Это смолоду люди мчатся по жизни без оглядки, без памяти. Но природа тяготеет к равновесию, поэтому с возрастом всё возвращается.
…А под утро, в неверный и призрачный предрассветный час, к нему явился Неизвестный Солдат. Смутно белеющее лицо, видавшая виды мешковатая форма, наброшенная на плечи плащ-палатка и сдвинутые гармошкой сапоги из грубой кирзы. Каменный Гость, от которого потянуло гарью и… непонятным.
***
Он стоял, наверное, минут пять – молча, не шевелясь – пока Андрей наконец не сфокусировал на нём свой взгляд. А когда сфокусировал и заглянул в бездонные колодцы его глаз, то увидел в каждом по своему отражению.
– Ты кто?
– Конь в пальто. Или не узнал? – голос нежданного пришлеца показался чересчур громким в ночной тишине. Впрочем, было в этом нечто знакомое – Андрей только не мог понять, что именно.
– Как же мне тебя узнать. Мы и не встречались-то никогда.
– Так тебе только кажется, браток.
– Это из-за писем, что ли?
– Может, и так.
– Ты за ними явился? – Андрей, протянув руку, коснулся кончиками пальцев края раскрытой картонной папки.
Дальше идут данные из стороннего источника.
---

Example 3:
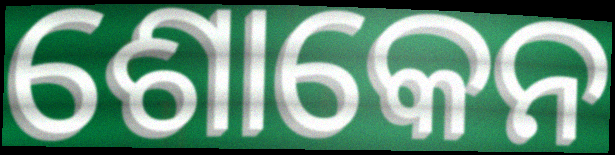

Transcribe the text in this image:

ଶୋକେନ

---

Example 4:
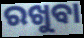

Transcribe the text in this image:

ରଖୁବା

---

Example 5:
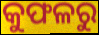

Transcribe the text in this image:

କୁଫଳରୁ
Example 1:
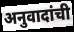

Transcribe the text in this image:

अनुवादांची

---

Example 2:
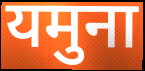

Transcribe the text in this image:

यमुना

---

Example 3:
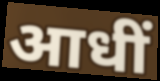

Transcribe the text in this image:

आधीं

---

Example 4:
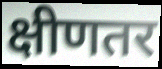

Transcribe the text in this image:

क्षीणतर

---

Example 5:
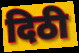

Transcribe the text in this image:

दिठी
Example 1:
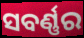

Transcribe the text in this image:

ସବର୍ଣ୍ଣର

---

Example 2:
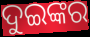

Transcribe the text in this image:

ଦୁଇଙ୍କର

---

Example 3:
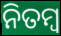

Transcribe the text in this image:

ନିତମ୍ବ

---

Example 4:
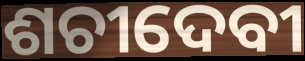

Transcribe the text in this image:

ଶଚୀଦେବୀ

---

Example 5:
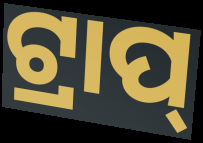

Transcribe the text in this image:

ଟ୍ରାପ୍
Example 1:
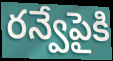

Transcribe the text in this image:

రన్వేపైకి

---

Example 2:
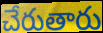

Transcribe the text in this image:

చేరుతారు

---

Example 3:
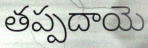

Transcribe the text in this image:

తప్పదాయె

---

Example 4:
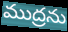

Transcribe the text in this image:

ముద్రను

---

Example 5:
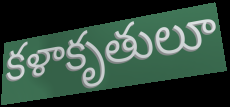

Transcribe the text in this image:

కళాకృతులూ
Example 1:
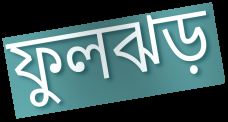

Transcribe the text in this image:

ফুলঝড়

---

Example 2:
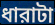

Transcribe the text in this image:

ধারাটা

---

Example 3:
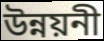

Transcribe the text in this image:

উন্নয়নী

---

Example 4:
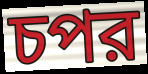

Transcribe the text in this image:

চপর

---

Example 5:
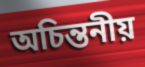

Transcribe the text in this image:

অচিন্তনীয়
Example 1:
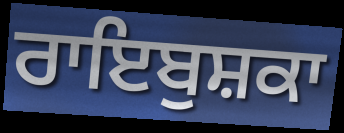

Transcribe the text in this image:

ਰਾਇਬੁਸ਼ਕਾ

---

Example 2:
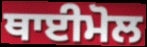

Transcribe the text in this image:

ਥਾਈਮੋਲ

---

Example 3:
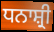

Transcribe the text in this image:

ਧਨਾਸ਼੍ਰੀ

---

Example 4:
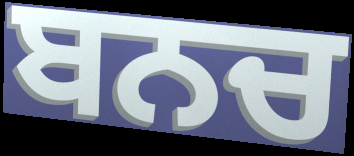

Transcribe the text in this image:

ਬਨਚ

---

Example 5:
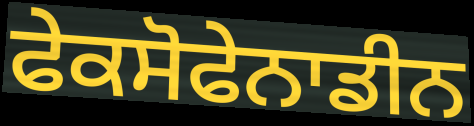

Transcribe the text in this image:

ਫੇਕਸੋਫੇਨਾਡੀਨ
– На хрена мне они. Что было, то прошло да быльём поросло. Дело же не в этой пробляди. У меня таких, как она, могло быть хоть десять штук, если б я всё правильно про жизнь понимал.
– А как же любовь? Ведь была?
Теперь Андрей понял, что показалось ему таким знакомым. Не сам голос. А то, как Солдат разговаривал. Эти повышенные тона свойственны всем артиллеристам. Они ведь глохнут от постоянной орудийной пальбы, потому и вырабатывается манера всюду орать.
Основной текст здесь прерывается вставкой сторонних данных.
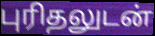
புரிதலுடன்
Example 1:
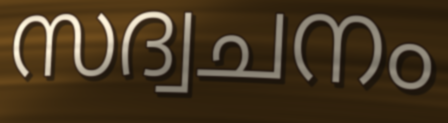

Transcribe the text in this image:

സദ്വചനം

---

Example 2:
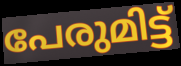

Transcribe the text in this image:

പേരുമിട്ട്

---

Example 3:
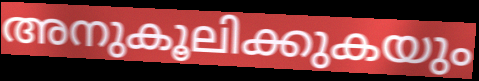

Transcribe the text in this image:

അനുകൂലിക്കുകയും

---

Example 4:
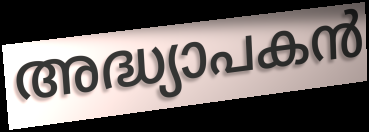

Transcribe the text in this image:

അദ്ധ്യാപകൻ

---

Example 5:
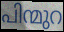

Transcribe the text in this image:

പിന്മുറ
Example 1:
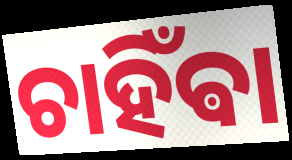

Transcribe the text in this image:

ଚାହିଁଵା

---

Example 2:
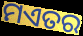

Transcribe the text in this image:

ମଏତର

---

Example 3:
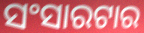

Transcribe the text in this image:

ସଂସାରଟାର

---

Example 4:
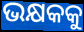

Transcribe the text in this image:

ଭକ୍ଷକକୁ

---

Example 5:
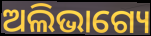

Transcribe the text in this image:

ଅଲିଭାଗ୍ୟେ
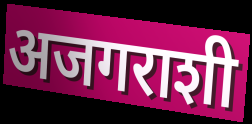
अजगराशी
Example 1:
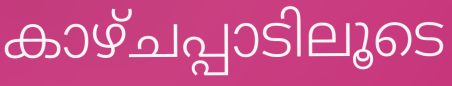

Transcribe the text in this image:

കാഴ്ചപ്പാടിലൂടെ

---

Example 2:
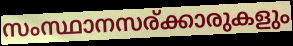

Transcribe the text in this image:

സംസ്ഥാനസര്ക്കാരുകളും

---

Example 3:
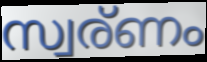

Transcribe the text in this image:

സ്വര്ണം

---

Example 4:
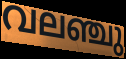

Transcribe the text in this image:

വലഞ്ചു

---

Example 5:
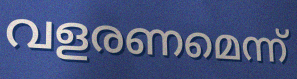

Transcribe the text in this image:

വളരണമെന്ന്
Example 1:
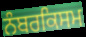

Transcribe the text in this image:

ਨੰਬਰਕਿਸਮ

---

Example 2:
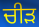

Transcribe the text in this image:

ਚੀੜ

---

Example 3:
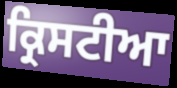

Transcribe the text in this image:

ਕ੍ਰਿਸਟੀਆ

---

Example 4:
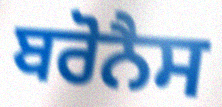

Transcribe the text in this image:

ਬਰੋਨੈਸ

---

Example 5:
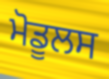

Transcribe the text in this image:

ਮੋਡੂਲਸ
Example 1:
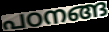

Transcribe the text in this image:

പഠനങ്ങ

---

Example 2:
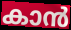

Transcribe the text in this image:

കാൻ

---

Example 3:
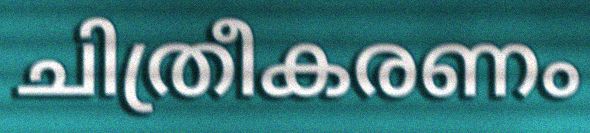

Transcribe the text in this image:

ചിത്രീകരണം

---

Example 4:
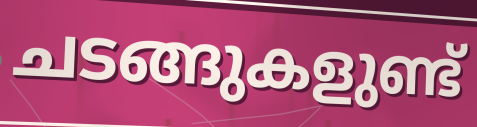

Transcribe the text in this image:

ചടങ്ങുകളുണ്ട്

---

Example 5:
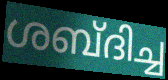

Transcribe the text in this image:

ശബ്ദിച്ച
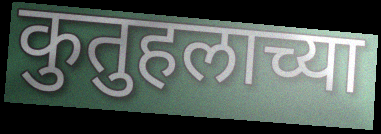
कुतुहलाच्या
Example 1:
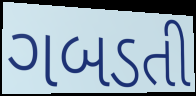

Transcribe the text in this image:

ગબડતી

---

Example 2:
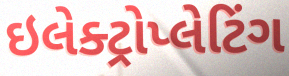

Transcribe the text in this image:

ઇલેક્ટ્રોપ્લેટિંગ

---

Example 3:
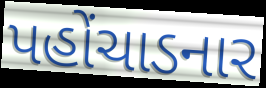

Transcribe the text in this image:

પહોંચાડનાર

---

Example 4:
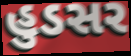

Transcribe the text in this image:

હુડસર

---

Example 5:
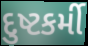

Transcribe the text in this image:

દુષ્ટકર્મી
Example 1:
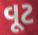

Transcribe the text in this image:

વૂટ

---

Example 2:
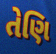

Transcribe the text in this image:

તેણિ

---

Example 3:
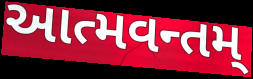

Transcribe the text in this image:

આત્મવન્તમ્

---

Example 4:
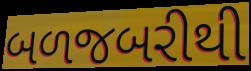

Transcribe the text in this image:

બળજબરીથી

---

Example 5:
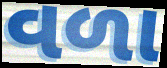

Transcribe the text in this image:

વળા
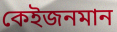
কেইজনমান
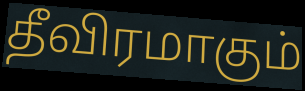
தீவிரமாகும்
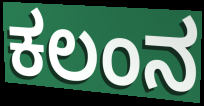
ಕಲಂನ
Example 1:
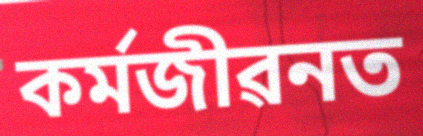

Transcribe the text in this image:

কৰ্মজীৱনত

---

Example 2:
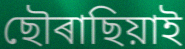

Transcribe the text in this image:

ছৌৰাছিয়াই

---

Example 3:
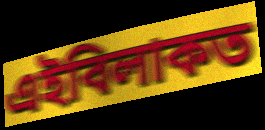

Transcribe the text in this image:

এইবিলাকত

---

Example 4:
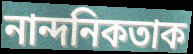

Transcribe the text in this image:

নান্দনিকতাক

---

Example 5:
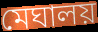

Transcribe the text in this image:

মেঘালয়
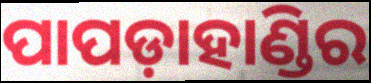
ପାପଡ଼ାହାଣ୍ଡିର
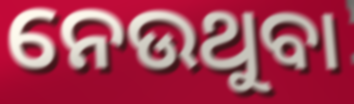
ନେଉଥୁବା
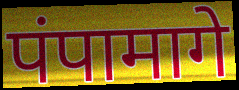
पंपामागे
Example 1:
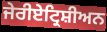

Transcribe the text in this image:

ਜੇਰੀਏਟ੍ਰਿਸ਼ੀਅਨ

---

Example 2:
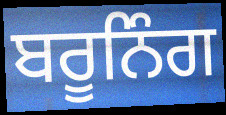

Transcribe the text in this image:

ਬਰੂਨਿੰਗ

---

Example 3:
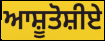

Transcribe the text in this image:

ਆਸ਼ੂਤੋਸ਼ੀਏ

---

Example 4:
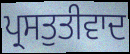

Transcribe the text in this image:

ਪ੍ਰਸਤੁਤੀਵਾਦ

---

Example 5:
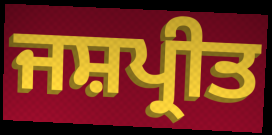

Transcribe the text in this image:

ਜਸ਼ਪ੍ਰੀਤ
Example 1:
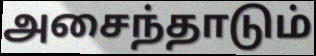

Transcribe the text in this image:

அசைந்தாடும்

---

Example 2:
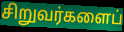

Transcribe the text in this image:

சிறுவர்களைப்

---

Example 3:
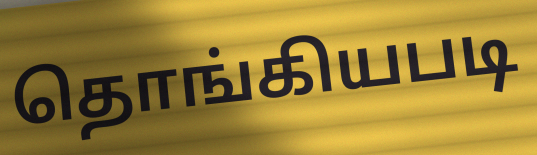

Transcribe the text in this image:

தொங்கியபடி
– Любовь… – вздохнул собеседник. – Была попервоначалу. Была, да только сплыла, как лёд по реке… Ты видел её старухой, Ксану-то мою?
– Ну.
– Вот тебе и ну. Кто ж такое безобразие сможет любить, сам посуди. Разве старикан какой, лишённый ума и зрения. А я молодой совсем, это было бы ненормально.
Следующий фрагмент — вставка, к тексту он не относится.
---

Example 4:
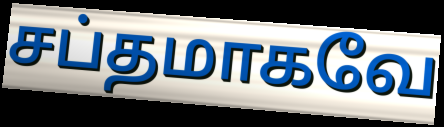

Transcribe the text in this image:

சப்தமாகவே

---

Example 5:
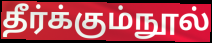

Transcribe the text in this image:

தீர்க்கும்நூல்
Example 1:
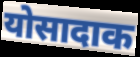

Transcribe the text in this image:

योसादाक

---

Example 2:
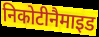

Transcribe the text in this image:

निकोटीनैमाइड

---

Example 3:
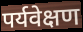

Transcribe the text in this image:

पर्यवेक्षण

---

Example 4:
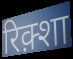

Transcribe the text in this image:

रिक़्शा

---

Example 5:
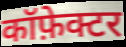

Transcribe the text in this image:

कॉफ़ेक्टर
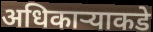
अधिकार्‍याकडे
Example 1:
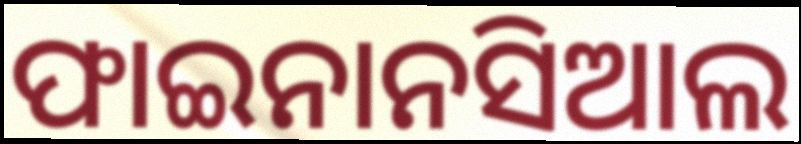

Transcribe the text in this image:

ଫାଇନାନସିଆଲ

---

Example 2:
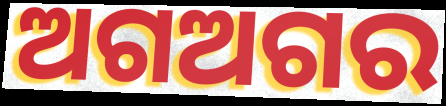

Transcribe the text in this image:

ଅଗଅଗର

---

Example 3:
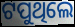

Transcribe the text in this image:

ଟପୁଥିଲେ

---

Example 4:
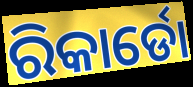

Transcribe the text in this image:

ରିକାର୍ଡୋ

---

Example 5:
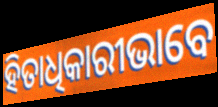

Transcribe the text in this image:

ହିତାଧିକାରୀଭାବେ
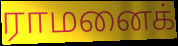
ராமனைக்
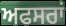
ਅਫਸਰਾਂ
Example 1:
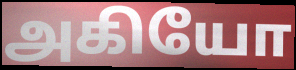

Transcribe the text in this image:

அகியோ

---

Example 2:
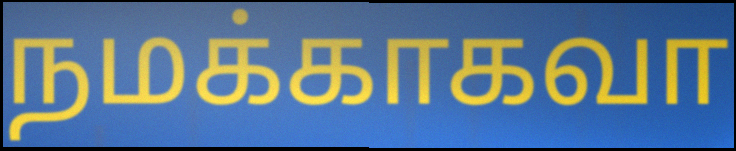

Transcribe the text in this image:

நமக்காகவா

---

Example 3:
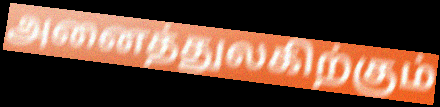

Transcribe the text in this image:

அனைத்துலகிற்கும்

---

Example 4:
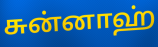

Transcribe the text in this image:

சுன்னாஹ்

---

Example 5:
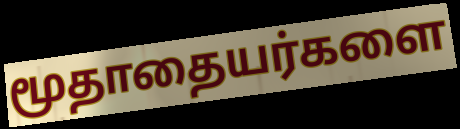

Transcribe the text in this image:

மூதாதையர்களை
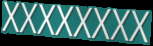
XXXXXXXX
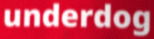
underdog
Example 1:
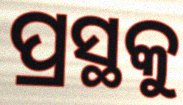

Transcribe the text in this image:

ପ୍ରସ୍ଥକୁ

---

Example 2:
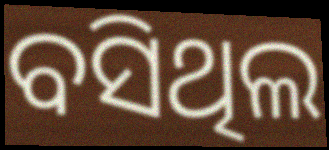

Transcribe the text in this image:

ବସିଥିଲ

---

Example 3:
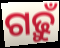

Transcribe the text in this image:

ଗଢ଼ୁଁ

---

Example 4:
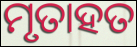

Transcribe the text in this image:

– А как же тогда люди женятся и потом старятся вместе, и всё такое?
– То – вместе. Разные вещи… Она, браток, тоже могла мыслями со мной остаться. Получился бы совсем иной коленкор. Да ну её в жопу – разве не о чем больше говорить, кроме этой профуры… Думаешь, твоя лучше? Или, считаешь, ждала бы с войны – хоть пять, хоть десять лет?
– Вряд ли.
– Вот и я о том же. Или скажешь, что неправильно это?
– Не знаю.
– А я теперь знаю. Всё правильно.
– Это почему же?
– Потому, браток, что на войне человек готовится к смерти – хоть и не сразу понимает, но ему уже ничего не надо. Ведь в смерти он одиноким остаётся. Да ты и сам видел, верно? Некогда человеку вспоминать о близких, когда его уже от боли и от земли не оторвать, и кровь, и говно с мочой из него вытекают… Конечно, это только в самом конце. А вначале мы другие были, не только о себе думали, когда шли под пули.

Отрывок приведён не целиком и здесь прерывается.